Allah kur’anı, sizlere bir rehber bir guneş olsun diye indirdim diye oğut verir bizlere. Bizler ise onu yeterli gormeyip, icinde her şeyin olmadığını, onun ozet bilgiler olduğunu soyleyenlere inanırız. Kur’anda olmayan onca bilgilerin, hukumlerinde Allah katından olduğunu soyleriz, cunku bize boyle oğretilmiştir. Rehbere hic muracaat etmediğimiz icindir ki habersiz yaşar gideriz sanılarla. Tıpkı kur’anın indirildiği donemde olduğu gibi. O devirlerde elbette hem Allah a iman ediyorlar hem de daha once gelen dinlerin bazı etkileri yaşanıyordu. Fakat Rabbin dini oyle bir hal almıştı ki, dinin aslı hurafenin icinde kaybolmuştu adeta.
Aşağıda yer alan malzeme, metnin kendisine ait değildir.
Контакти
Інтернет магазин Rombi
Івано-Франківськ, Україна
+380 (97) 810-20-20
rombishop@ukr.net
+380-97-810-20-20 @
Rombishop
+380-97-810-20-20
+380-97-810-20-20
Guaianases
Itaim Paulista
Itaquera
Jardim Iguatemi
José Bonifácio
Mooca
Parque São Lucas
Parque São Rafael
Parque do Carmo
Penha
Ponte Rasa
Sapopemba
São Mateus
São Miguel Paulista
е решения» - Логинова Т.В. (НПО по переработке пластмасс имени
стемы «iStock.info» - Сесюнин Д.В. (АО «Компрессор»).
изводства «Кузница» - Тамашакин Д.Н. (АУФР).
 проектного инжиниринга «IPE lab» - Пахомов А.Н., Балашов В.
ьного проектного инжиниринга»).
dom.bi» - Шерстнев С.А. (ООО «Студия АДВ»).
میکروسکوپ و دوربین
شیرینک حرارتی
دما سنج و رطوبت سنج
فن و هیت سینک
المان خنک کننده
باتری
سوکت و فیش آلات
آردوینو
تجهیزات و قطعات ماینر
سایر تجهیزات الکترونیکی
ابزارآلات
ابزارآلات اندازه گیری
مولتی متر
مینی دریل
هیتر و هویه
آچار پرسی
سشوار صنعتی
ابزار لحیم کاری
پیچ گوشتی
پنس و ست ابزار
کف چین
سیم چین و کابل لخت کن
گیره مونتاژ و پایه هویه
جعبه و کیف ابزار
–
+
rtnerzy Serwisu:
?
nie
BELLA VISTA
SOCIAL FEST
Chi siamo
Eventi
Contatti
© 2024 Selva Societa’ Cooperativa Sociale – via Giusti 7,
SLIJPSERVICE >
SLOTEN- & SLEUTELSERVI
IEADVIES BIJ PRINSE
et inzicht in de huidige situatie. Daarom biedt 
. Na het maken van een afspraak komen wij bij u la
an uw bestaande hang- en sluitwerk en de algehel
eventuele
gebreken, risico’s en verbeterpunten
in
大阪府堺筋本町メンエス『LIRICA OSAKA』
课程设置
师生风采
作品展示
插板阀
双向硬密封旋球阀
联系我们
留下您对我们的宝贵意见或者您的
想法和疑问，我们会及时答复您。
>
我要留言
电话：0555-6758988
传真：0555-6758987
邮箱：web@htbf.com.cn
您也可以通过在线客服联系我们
Uydurdukları hurafeler ve sanıya iman etmeleri nefislerine daha yakın gelmiş olmalılar ki, kendilerince bir din yaratmışlar adeta. İşte Rahman da bunun icin ve en son bir şans daha vererek kullarına, elcisi olarak sectiği ornek insan Hz. Muhammet aracılığıyla KURANI bizlere gondermiştir. Rabbim onlarca ayetinde bizleri kur’ana davet ederek onun ipine sarılmamız gerektiğini soyleyip, sizleri KURANDAN HESABA CEKECEĞİM demiş, bizlerin işini aslında cok kolaylaştırmıştır. Bakın sizlere bugun, Necm suresi 19 ve 23. ayetleri hatırlatarak o gunku toplumun yanlış inanclarına karşılık kendilerine sectikleri şefaatciler, yani putların ancak bir hurafe bir sanı ve nefislerinin uydurmaları olduğunu nasıl ikaz ederek soyluyor, tabi bizler bu ayetten nasıl bir ders cıkarmalıyız?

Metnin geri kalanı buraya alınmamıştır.